Will 'Fraud on the Market' Survive ?

Will 'Fraud on the Market' Survive ? Steve Heap

In each term of the U.S. Supreme Court, there are a few cases that have the potential to bring sweeping change to the established legal landscape. One of the marquee cases of the current term—at least for those interested in securities litigation—is Halliburton Co. v. Erica P. John Fund Inc., which has the potential to alter the lucrative world of securities fraud class actions in major ways.

The case, also known as Halliburton II (the first Halliburton case from 2011 involved loss causation in class actions) and slated for oral arguments March 5, may endanger the Supreme Court’s earlier ruling in the 1988 Basic v. Levinson, which legitimized the “fraud on the market” presumption. This rule states that an efficient market reflects all of the information shareholders need about a publicly traded company in order to make decisions—meaning that plaintiffs do not have to prove their reliance on misstatements by the company to bring the class action. The Basic decision allowed plaintiffs in securities fraud cases to establish classwide reliance far more easily than in the past.

Halliburton II is part of a continuing stream of cases that reflect the court’s interest in class action issues, both within securities and outside,” Nicholas Even, a partner at Haynes and Boone and the chair of the firm’s Securities and Shareholder Litigation Practice and coauthor of the firm’s annual review of securities litigation, told CorpCounsel.com.

The rise of the fraud on the market presumption has certainly spurred a high number of securities fraud class actions. An amicus brief submitted to the Supreme Court on Halliburton II by a group of law professors and former Securities and Exchange Commission officials—one of more than 20 amicus briefs offered in relation to the case—noted that between 1997 and 2012 more than 3,050 private class action securities fraud lawsuits were filed in the United States. The settlements yielded from that cohort added up to more than $73.1 billion, and included six of the 10 largest settlements in class action history.

With both companies and shareholders aware of what’s at stake, Halliburton II is attracting a lot of attention. The case itself is more than a decade old, and pits the energy company against the Erica P. John Fund, which provides financial support to the Catholic Archdiocese of Milwaukee. The John Fund claims to have been defrauded by Halliburton when the company misrepresented its finances to inflate its stock price.

Even said that the high court completely gutting the fraud on the market theory would be “one of the most extreme outcomes imaginable” and is unlikely.
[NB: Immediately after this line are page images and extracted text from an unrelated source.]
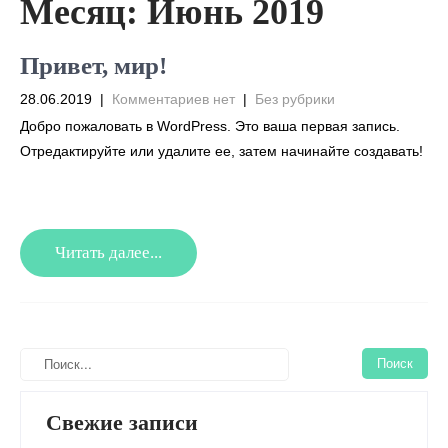
Месяц:
Июнь 2019
Привет, мир!
28.06.2019
|
Комментариев нет
|
Без рубрики
Добро пожаловать в WordPress. Это ваша первая запись.
Отредактируйте или удалите ее, затем начинайте создавать!
Читать далее...
Свежие записи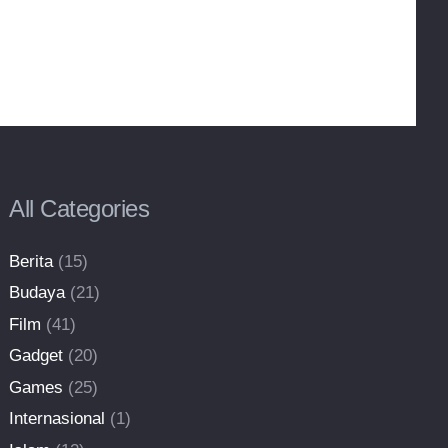
All Categories
Berita
(15)
Budaya
(21)
Film
(41)
Gadget
(20)
Games
(25)
Internasional
(1)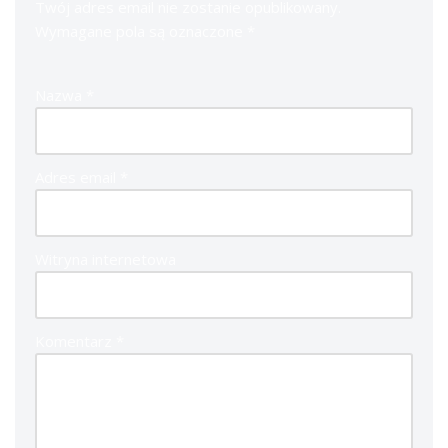
Twój adres email nie zostanie opublikowany.
Wymagane pola są oznaczone
*
Nazwa
*
Adres email
*
Witryna internetowa
Komentarz
*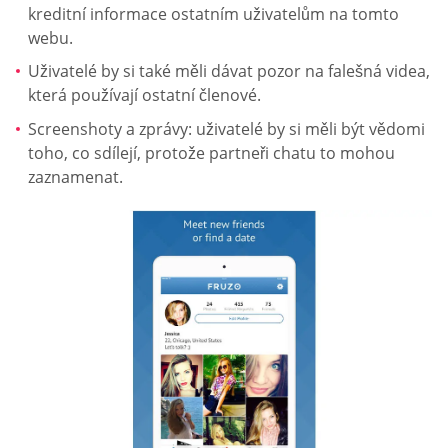
kreditní informace ostatním uživatelům na tomto
webu.
Uživatelé by si také měli dávat pozor na falešná videa,
která používají ostatní členové.
Screenshoty a zprávy: uživatelé by si měli být vědomi
toho, co sdílejí, protože partneři chatu to mohou
zaznamenat.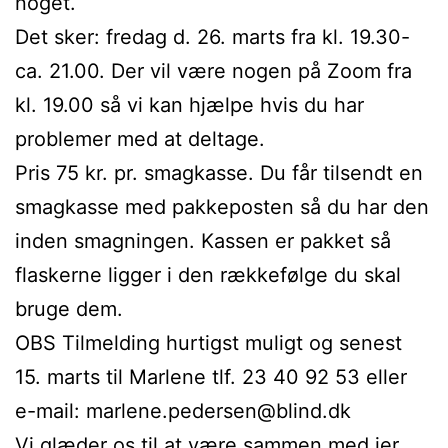
noget.
Det sker: fredag d. 26. marts fra kl. 19.30-
ca. 21.00. Der vil være nogen på Zoom fra
kl. 19.00 så vi kan hjælpe hvis du har
problemer med at deltage.
Pris 75 kr. pr. smagkasse. Du får tilsendt en
smagkasse med pakkeposten så du har den
inden smagningen. Kassen er pakket så
flaskerne ligger i den rækkefølge du skal
bruge dem.
OBS Tilmelding hurtigst muligt og senest
15. marts til Marlene tlf. 23 40 92 53 eller
e-mail: marlene.pedersen@blind.dk
Vi glæder os til at være sammen med jer,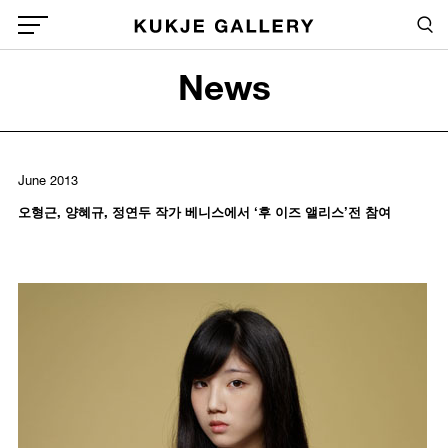
Skip to main content
Sea
Global Menu Open Button
News
Sea
June 2013
오형근, 양혜규, 정연두 작가 베니스에서 ‘후 이즈 앨리스’전 참여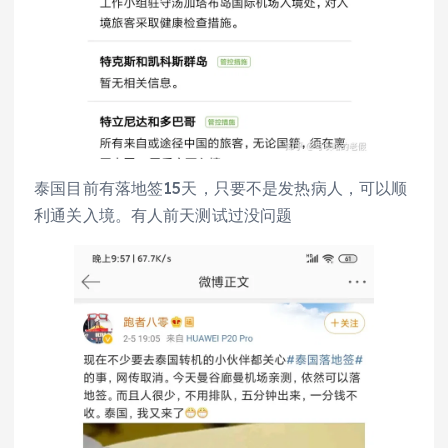
泰国目前有落地签15天，只要不是发热病人，可以顺
利通关入境。有人前天测试过没问题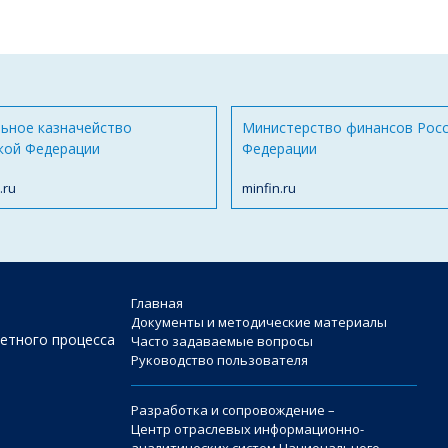
ьное казначейство
Министерство финансов Рос
кой Федерации
Федерации
.ru
minfin.ru
Главная
Документы и методические материалы
етного процесса
Часто задаваемые вопросы
Руководство пользователя
Разработка и сопровождение –
Центр отраслевых информационно-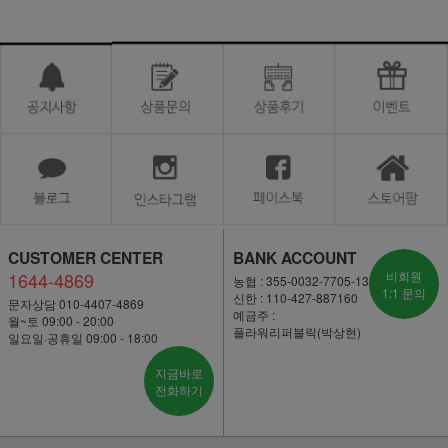
CUSTOMER CENTER
BANK ACCOUNT
1644-4869
비회원
농협 : 355-0032-7705-13
1:1 문의
신한 : 110-427-887160
문자상담 010-4407-4869
예금주 :
월~토 09:00 - 20:00
플라워리퍼블릭(박상현)
일요일·공휴일 09:00 - 18:00
지금바로
전화하기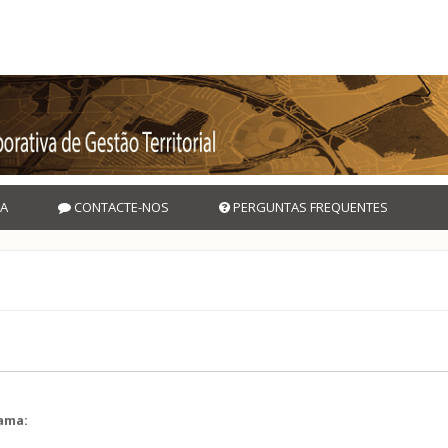
A
CONTACTE-NOS
PERGUNTAS FREQUENTES
rama:
l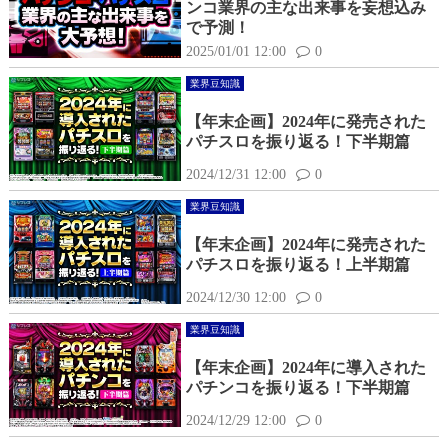
ンコ業界の主な出来事を妄想込み
で予測！
2025/01/01 12:00
0
業界豆知識
【年末企画】2024年に発売された
パチスロを振り返る！下半期篇
2024/12/31 12:00
0
業界豆知識
【年末企画】2024年に発売された
パチスロを振り返る！上半期篇
2024/12/30 12:00
0
業界豆知識
【年末企画】2024年に導入された
パチンコを振り返る！下半期篇
2024/12/29 12:00
0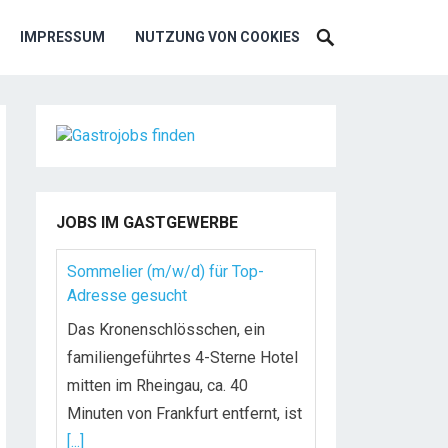
IMPRESSUM
NUTZUNG VON COOKIES
JOBS IM GASTGEWERBE
Sommelier (m/w/d) für Top-
Adresse gesucht
Das Kronenschlösschen, ein
familiengeführtes 4-Sterne Hotel
mitten im Rheingau, ca. 40
Minuten von Frankfurt entfernt, ist
[...]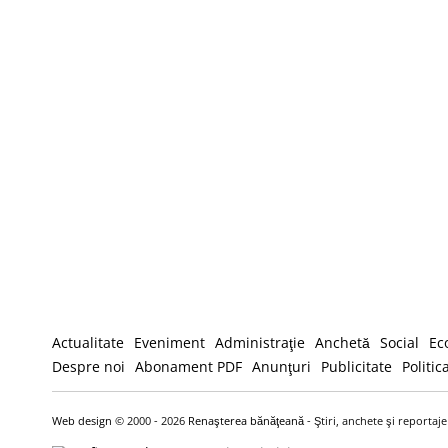
Actualitate
Eveniment
Administraţie
Anchetă
Social
Ec
Despre noi
Abonament PDF
Anunţuri
Publicitate
Politic
Web design
© 2000 - 2026
Renaşterea bănăţeană
- Ştiri, anchete şi reportaj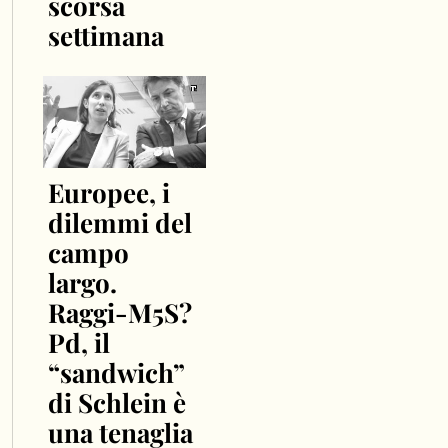
scorsa
settimana
Europee, i
dilemmi del
campo
largo.
Raggi-M5S?
Pd, il
“sandwich”
di Schlein è
una tenaglia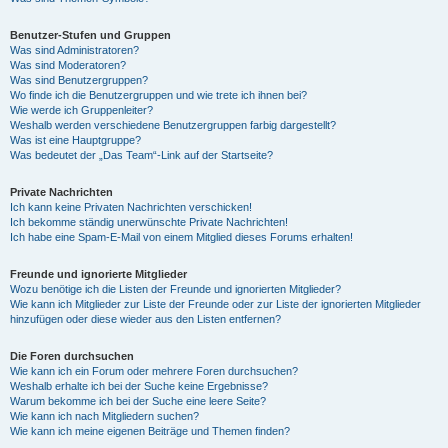
Benutzer-Stufen und Gruppen
Was sind Administratoren?
Was sind Moderatoren?
Was sind Benutzergruppen?
Wo finde ich die Benutzergruppen und wie trete ich ihnen bei?
Wie werde ich Gruppenleiter?
Weshalb werden verschiedene Benutzergruppen farbig dargestellt?
Was ist eine Hauptgruppe?
Was bedeutet der „Das Team“-Link auf der Startseite?
Private Nachrichten
Ich kann keine Privaten Nachrichten verschicken!
Ich bekomme ständig unerwünschte Private Nachrichten!
Ich habe eine Spam-E-Mail von einem Mitglied dieses Forums erhalten!
Freunde und ignorierte Mitglieder
Wozu benötige ich die Listen der Freunde und ignorierten Mitglieder?
Wie kann ich Mitglieder zur Liste der Freunde oder zur Liste der ignorierten Mitglieder
hinzufügen oder diese wieder aus den Listen entfernen?
Die Foren durchsuchen
Wie kann ich ein Forum oder mehrere Foren durchsuchen?
Weshalb erhalte ich bei der Suche keine Ergebnisse?
Warum bekomme ich bei der Suche eine leere Seite?
Wie kann ich nach Mitgliedern suchen?
Wie kann ich meine eigenen Beiträge und Themen finden?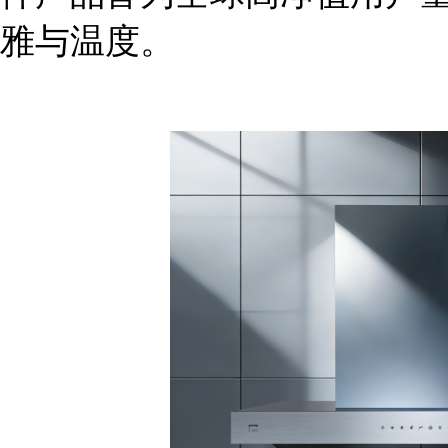
雅与温度。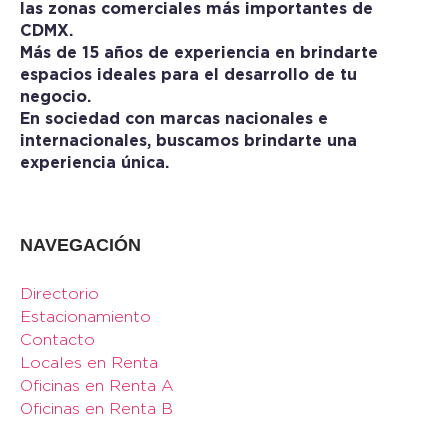
las zonas comerciales más importantes de
CDMX.
Más de 15 años de experiencia en brindarte
espacios ideales para el desarrollo de tu
negocio.
En sociedad con marcas nacionales e
internacionales, buscamos brindarte una
experiencia única.
NAVEGACIÓN
Directorio
Estacionamiento
Contacto
Locales en Renta
Oficinas en Renta A
Oficinas en Renta B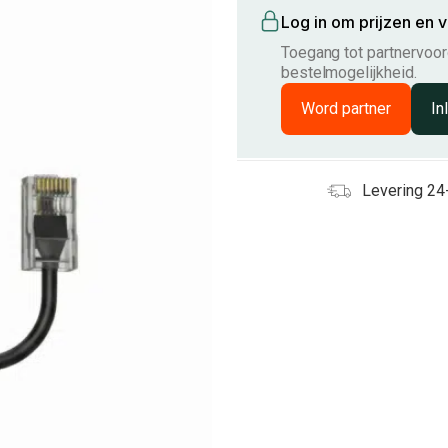
Log in om prijzen en 
Toegang tot partnervoord
bestelmogelijkheid.
Word partner
In
Levering 24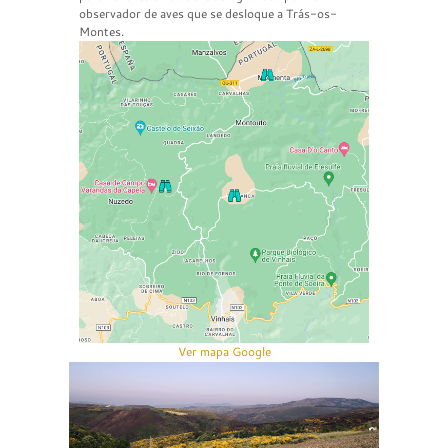
observador de aves que se desloque a Trás-os-
Montes.
Ver mapa Google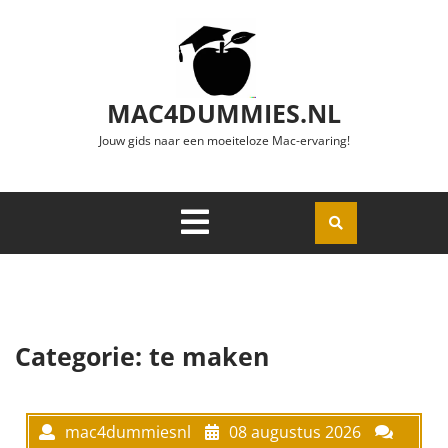
Ga naar de inhoud
MAC4DUMMIES.NL
Jouw gids naar een moeiteloze Mac-ervaring!
Menu
Openen
Categorie:
te maken
mac4dummiesnl
08 augustus 2026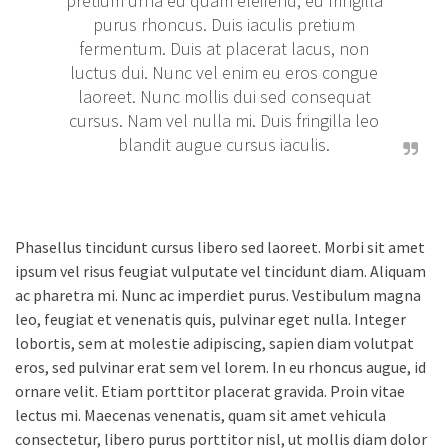
pretium urna eu quam eleifend, eu fringilla
purus rhoncus. Duis iaculis pretium
fermentum. Duis at placerat lacus, non
luctus dui. Nunc vel enim eu eros congue
laoreet. Nunc mollis dui sed consequat
cursus. Nam vel nulla mi. Duis fringilla leo
blandit augue cursus iaculis.
Phasellus tincidunt cursus libero sed laoreet. Morbi sit amet
ipsum vel risus feugiat vulputate vel tincidunt diam. Aliquam
ac pharetra mi. Nunc ac imperdiet purus. Vestibulum magna
leo, feugiat et venenatis quis, pulvinar eget nulla. Integer
lobortis, sem at molestie adipiscing, sapien diam volutpat
eros, sed pulvinar erat sem vel lorem. In eu rhoncus augue, id
ornare velit. Etiam porttitor placerat gravida. Proin vitae
lectus mi. Maecenas venenatis, quam sit amet vehicula
consectetur, libero purus porttitor nisl, ut mollis diam dolor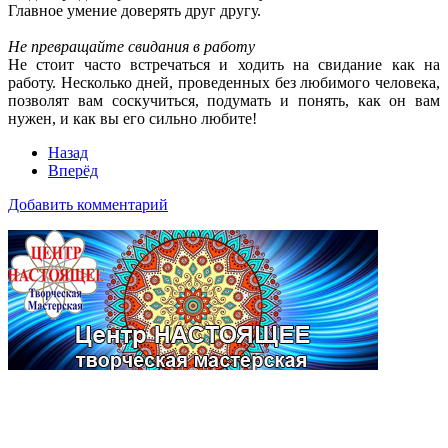
Главное умение доверять друг другу.
Не превращайте свидания в работу
Не стоит часто встречаться и ходить на свидание как на
работу. Несколько дней, проведенных без любимого человека,
позволят вам соскучиться, подумать и понять, как он вам
нужен, и как вы его сильно любите!
Назад
Вперёд
Добавить комментарий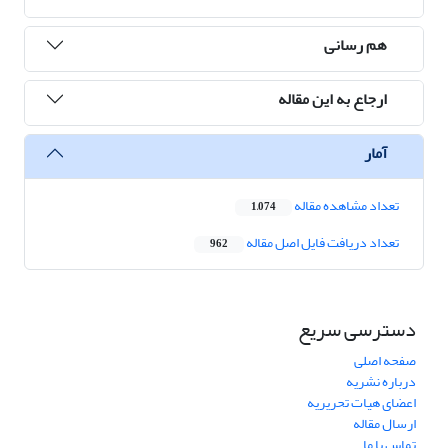
هم رسانی
ارجاع به این مقاله
آمار
تعداد مشاهده مقاله
1,074
تعداد دریافت فایل اصل مقاله
962
دسترسی سریع
صفحه اصلی
درباره نشریه
اعضای هیات تحریریه
ارسال مقاله
تماس با ما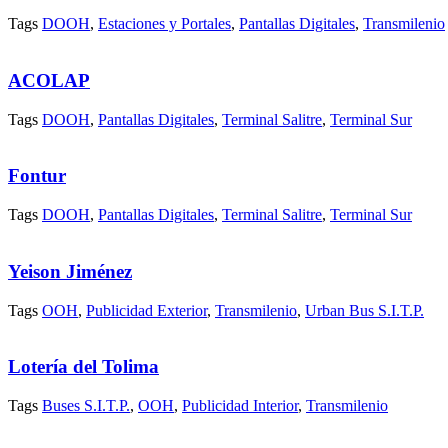
Tags
DOOH
,
Estaciones y Portales
,
Pantallas Digitales
,
Transmilenio
ACOLAP
Tags
DOOH
,
Pantallas Digitales
,
Terminal Salitre
,
Terminal Sur
Fontur
Tags
DOOH
,
Pantallas Digitales
,
Terminal Salitre
,
Terminal Sur
Yeison Jiménez
Tags
OOH
,
Publicidad Exterior
,
Transmilenio
,
Urban Bus S.I.T.P.
Lotería del Tolima
Tags
Buses S.I.T.P.
,
OOH
,
Publicidad Interior
,
Transmilenio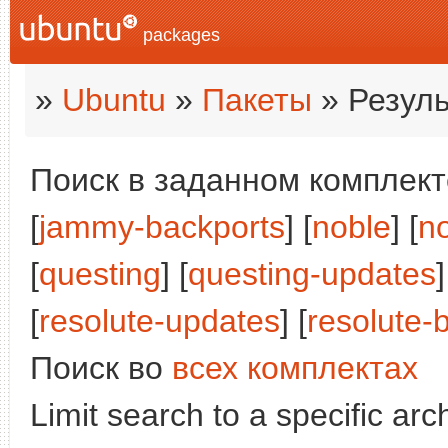
packages
»
Ubuntu
»
Пакеты
» Резуль
Поиск в заданном комплекте
[
jammy-backports
] [
noble
] [
n
[
questing
] [
questing-updates
]
[
resolute-updates
] [
resolute-
Поиск во
всех комплектах
Limit search to a specific arch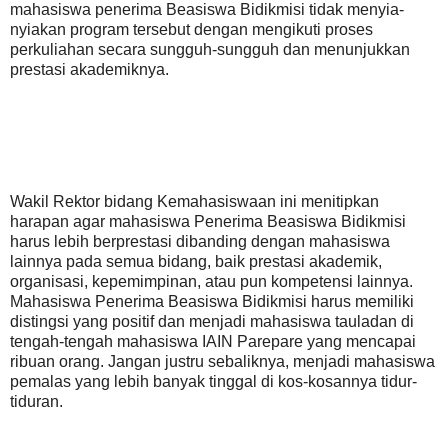
mahasiswa penerima Beasiswa Bidikmisi tidak menyia-
nyiakan program tersebut dengan mengikuti proses
perkuliahan secara sungguh-sungguh dan menunjukkan
prestasi akademiknya.
Wakil Rektor bidang Kemahasiswaan ini menitipkan
harapan agar mahasiswa Penerima Beasiswa Bidikmisi
harus lebih berprestasi dibanding dengan mahasiswa
lainnya pada semua bidang, baik prestasi akademik,
organisasi, kepemimpinan, atau pun kompetensi lainnya.
Mahasiswa Penerima Beasiswa Bidikmisi harus memiliki
distingsi yang positif dan menjadi mahasiswa tauladan di
tengah-tengah mahasiswa IAIN Parepare yang mencapai
ribuan orang. Jangan justru sebaliknya, menjadi mahasiswa
pemalas yang lebih banyak tinggal di kos-kosannya tidur-
tiduran.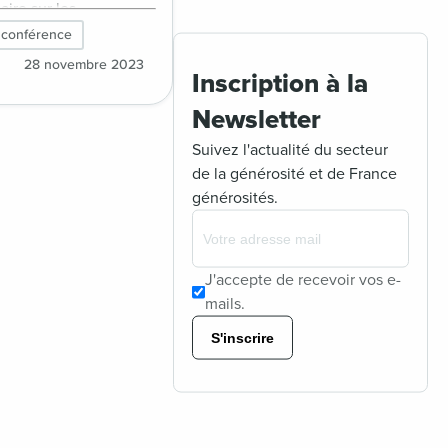
ire sur les
nnaies pour les
 conférence
nces de vos OSBL le
28 novembre 2023
Inscription à la
 novembre 2023 de
30, avec la présence
Newsletter
nnelle de l’ADAN
Suivez l'actualité du secteur
ion pour le
de la générosité et de France
ement des actifs
générosités.
es) et de Blockchain
d
J'accepte de recevoir vos e-
mails.
S'inscrire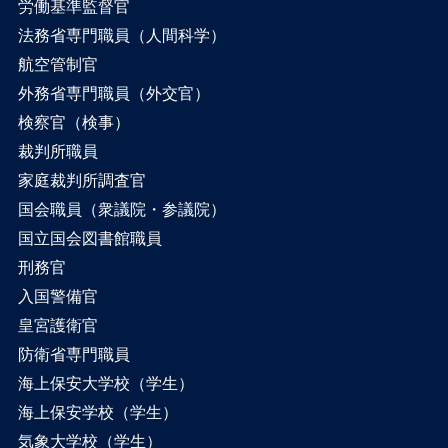
労働基準監督官
法務省専門職員（人間科学）
航空管制官
外務省専門職員（外交官）
検察官（検事）
裁判所職員
家庭裁判所調査官
国会職員（衆議院・参議院）
国立国会図書館職員
刑務官
入国警備官
皇宮護衛官
防衛省専門職員
海上保安大学校（学生）
海上保安学校（学生）
気象大学校（学生）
However, he explained that there’s a chance the court will issue a significant ruling on a related question: When in the litigation process should defendants be given the chance to refute the allegations against them based on the fraud on the market presumption?

For defendants, it’s a case of the earlier the better, said Even, explaining that defendants often lose leverage to settle cases for a lower sum total after the class certification stage is over.

If the market presumption goes down in flames, though, Even doesn’t think it’s smart for in-house counsel to let their guard down, simply because “the securities plaintiffs bar is nothing if not creative.”

“I would not advise in-house counsel and public companies to get overly optimistic that even a reversal or an abolishment of the fraud on market presumption would end potential securities class action risk,” he said.

There are still avenues that plaintiffs attorneys can take to push their securities fraud claims through the courts without the fraud on the market presumption, according to Even. For example, he pointed out, there is the “Affiliated Ute presumption,” named after a 1972 Supreme Court case, which allows plaintiffs to bypass normal rules for proving reliance, if the suit involves allegations that the defendant fraudulently withheld information from shareholders. “The presumption of reliance in the case of omissions doesn’t rely on the fraud on the market theory,” Even said.

A ruling from the Supreme Court on Halliburton II is expected before the end of June 2014.